### Your assignment:
Below are the entries; count the lines in them that contain the word "上郷神谷森東" and give only the number.
------ Data extracts ------
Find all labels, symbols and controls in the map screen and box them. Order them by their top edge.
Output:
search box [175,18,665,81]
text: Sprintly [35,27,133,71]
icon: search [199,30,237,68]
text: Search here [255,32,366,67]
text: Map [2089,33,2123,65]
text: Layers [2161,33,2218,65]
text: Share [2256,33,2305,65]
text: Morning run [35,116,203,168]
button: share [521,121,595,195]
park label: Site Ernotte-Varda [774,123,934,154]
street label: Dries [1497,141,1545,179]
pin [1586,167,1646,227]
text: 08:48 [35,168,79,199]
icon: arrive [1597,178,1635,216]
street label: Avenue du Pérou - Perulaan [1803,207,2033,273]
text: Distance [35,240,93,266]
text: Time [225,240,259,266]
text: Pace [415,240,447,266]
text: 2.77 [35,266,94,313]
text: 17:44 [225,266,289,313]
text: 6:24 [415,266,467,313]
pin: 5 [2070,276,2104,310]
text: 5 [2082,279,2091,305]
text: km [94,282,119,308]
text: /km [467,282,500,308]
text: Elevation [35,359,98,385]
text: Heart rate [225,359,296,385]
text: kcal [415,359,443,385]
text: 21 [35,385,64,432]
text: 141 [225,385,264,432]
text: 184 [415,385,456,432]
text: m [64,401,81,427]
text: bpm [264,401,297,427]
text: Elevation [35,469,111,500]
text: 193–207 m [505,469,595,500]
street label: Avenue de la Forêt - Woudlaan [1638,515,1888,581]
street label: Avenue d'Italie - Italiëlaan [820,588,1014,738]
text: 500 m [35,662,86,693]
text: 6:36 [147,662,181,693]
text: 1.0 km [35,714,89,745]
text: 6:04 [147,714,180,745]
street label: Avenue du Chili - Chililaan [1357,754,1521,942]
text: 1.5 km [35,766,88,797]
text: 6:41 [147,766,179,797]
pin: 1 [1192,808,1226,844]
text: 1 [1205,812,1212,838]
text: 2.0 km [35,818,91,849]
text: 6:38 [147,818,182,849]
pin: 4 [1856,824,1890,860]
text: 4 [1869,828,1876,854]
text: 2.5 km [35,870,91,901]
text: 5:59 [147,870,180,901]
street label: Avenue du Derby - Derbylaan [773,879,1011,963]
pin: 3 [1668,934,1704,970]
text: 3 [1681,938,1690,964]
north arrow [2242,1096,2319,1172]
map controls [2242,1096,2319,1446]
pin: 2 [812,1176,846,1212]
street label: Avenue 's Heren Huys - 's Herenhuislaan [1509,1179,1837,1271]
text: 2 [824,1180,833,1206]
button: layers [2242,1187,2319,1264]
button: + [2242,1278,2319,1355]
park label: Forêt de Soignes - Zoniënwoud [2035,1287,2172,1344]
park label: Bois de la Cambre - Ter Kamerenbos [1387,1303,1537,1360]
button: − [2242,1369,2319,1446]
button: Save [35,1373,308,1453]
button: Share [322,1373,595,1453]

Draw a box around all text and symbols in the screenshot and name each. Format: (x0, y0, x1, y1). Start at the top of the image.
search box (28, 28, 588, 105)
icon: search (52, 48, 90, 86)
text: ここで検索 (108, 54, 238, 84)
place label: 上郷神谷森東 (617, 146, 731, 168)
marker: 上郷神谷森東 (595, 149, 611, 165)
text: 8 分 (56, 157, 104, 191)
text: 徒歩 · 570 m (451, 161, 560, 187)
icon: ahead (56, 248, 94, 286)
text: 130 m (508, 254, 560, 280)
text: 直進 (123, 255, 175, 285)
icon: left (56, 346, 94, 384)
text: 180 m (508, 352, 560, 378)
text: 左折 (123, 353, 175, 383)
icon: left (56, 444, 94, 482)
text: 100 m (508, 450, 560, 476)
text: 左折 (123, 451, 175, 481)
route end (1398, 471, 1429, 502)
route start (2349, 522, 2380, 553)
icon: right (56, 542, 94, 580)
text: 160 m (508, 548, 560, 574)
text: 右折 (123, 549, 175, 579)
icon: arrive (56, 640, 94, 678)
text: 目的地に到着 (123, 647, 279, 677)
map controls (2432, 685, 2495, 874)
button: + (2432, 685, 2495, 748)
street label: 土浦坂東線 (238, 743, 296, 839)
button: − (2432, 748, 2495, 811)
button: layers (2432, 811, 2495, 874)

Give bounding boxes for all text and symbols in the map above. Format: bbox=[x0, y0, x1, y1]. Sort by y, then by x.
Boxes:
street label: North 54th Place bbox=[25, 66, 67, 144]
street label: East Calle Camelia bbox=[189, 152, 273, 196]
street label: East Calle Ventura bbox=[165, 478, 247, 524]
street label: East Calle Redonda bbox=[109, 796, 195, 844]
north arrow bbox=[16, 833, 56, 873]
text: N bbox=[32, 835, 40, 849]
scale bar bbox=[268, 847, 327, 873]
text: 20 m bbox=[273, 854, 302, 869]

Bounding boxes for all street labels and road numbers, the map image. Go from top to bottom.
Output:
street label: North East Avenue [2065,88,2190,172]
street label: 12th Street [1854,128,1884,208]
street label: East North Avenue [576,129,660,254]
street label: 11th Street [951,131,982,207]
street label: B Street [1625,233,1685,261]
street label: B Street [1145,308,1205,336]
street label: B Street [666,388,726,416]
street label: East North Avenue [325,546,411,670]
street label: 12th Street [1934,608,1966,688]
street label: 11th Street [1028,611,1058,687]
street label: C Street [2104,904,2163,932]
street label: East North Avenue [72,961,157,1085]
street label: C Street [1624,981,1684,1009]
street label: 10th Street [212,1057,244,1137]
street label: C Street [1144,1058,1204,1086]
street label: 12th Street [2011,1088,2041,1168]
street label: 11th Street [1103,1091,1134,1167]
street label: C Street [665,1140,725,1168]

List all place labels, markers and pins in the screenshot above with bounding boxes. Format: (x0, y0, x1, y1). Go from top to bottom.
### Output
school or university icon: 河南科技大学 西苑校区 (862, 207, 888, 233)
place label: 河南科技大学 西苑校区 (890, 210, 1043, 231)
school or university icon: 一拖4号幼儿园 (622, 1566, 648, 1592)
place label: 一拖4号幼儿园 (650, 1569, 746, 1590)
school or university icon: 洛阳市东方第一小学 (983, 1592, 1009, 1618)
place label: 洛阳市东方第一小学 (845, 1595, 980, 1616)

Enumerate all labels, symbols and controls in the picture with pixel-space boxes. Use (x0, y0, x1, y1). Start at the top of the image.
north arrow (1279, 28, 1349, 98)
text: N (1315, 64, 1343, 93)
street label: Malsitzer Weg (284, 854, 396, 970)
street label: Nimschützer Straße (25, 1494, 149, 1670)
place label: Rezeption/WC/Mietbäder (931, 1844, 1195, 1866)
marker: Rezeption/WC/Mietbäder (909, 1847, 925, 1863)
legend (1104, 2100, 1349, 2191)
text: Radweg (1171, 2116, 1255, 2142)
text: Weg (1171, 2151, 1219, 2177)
------
### Answer for the task:
2